» **Problem**
Update the lines from the one with "family: Cecidomyiidae" through the end of the records, replacing "order" with "rank" and leaving everything else unchanged. Omit the pictures from your answer.

» **Supplied material**

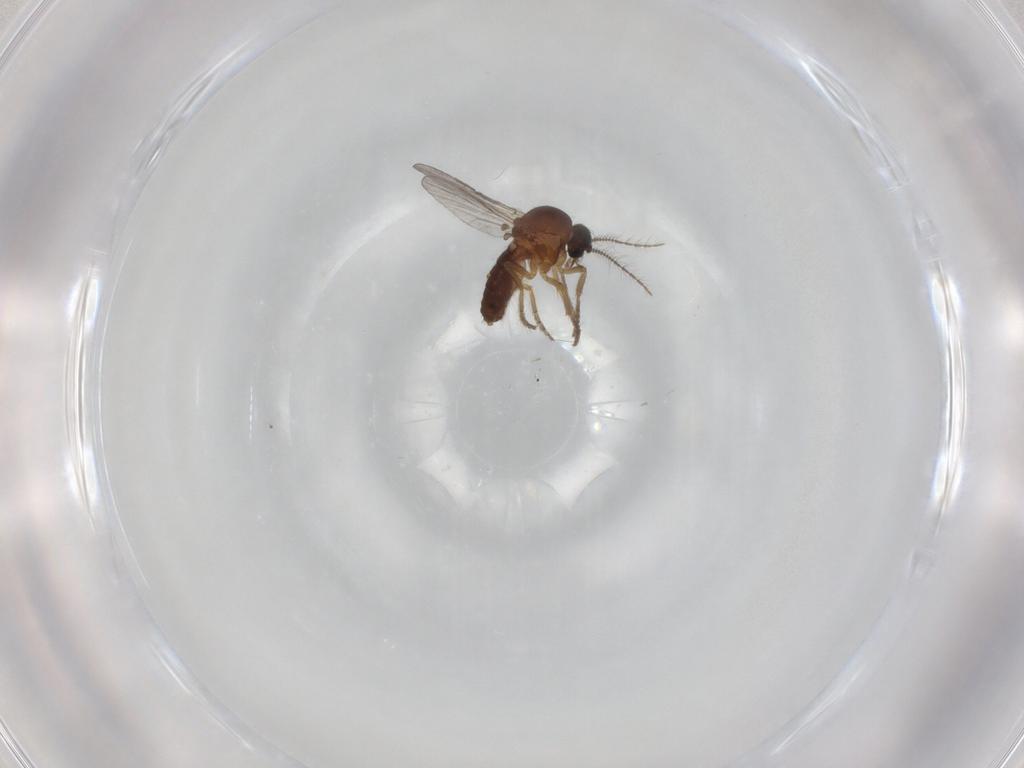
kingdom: Animalia
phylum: Arthropoda
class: Insecta
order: Diptera
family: Ceratopogonidae
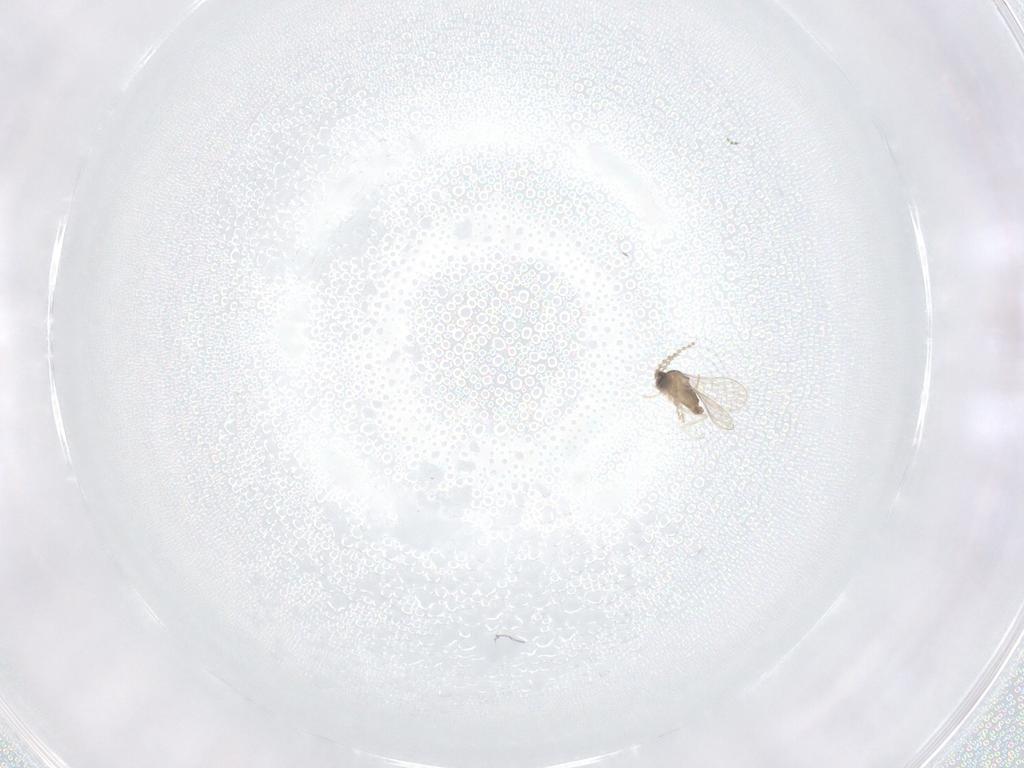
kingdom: Animalia
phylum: Arthropoda
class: Insecta
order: Diptera
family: Cecidomyiidae
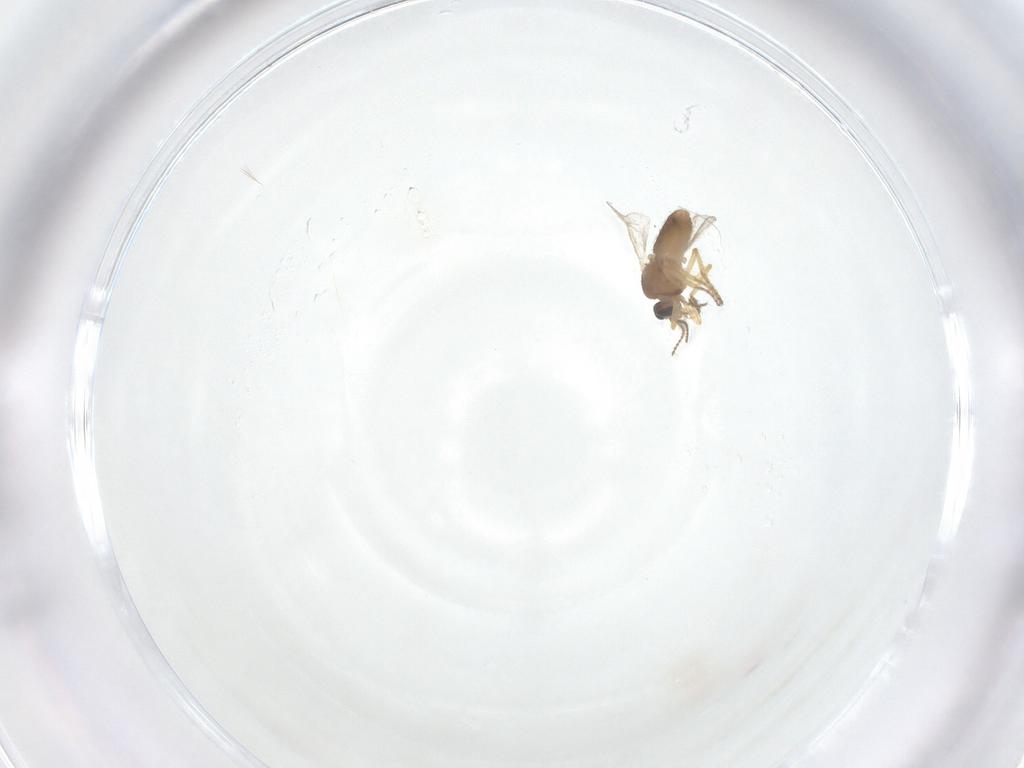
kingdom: Animalia
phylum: Arthropoda
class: Insecta
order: Diptera
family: Ceratopogonidae
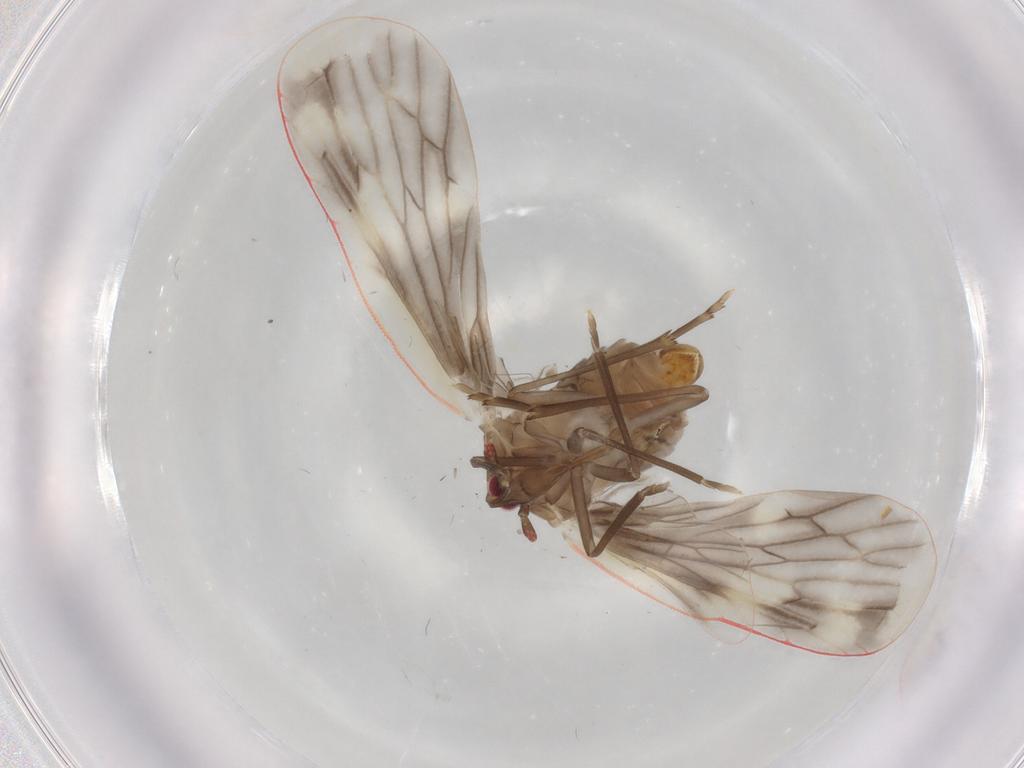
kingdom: Animalia
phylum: Arthropoda
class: Insecta
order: Hemiptera
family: Derbidae
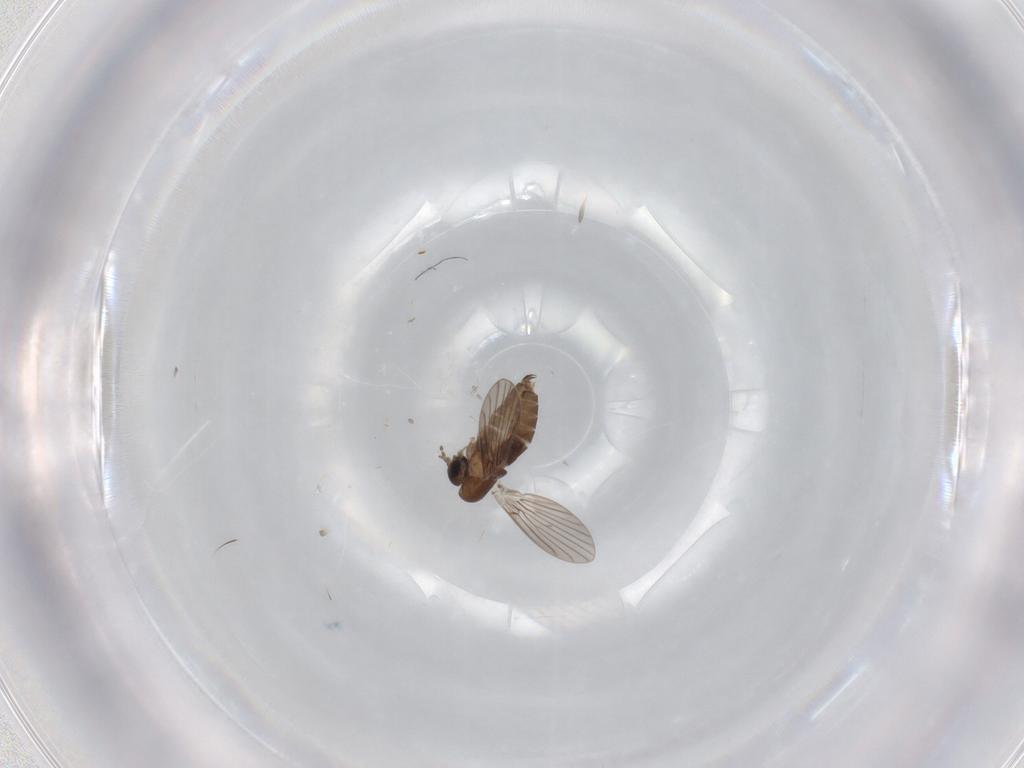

» **Task output**
family: Cecidomyiidae
kingdom: Animalia
phylum: Arthropoda
class: Insecta
rank: Diptera
family: Ceratopogonidae
kingdom: Animalia
phylum: Arthropoda
class: Insecta
rank: Hemiptera
family: Derbidae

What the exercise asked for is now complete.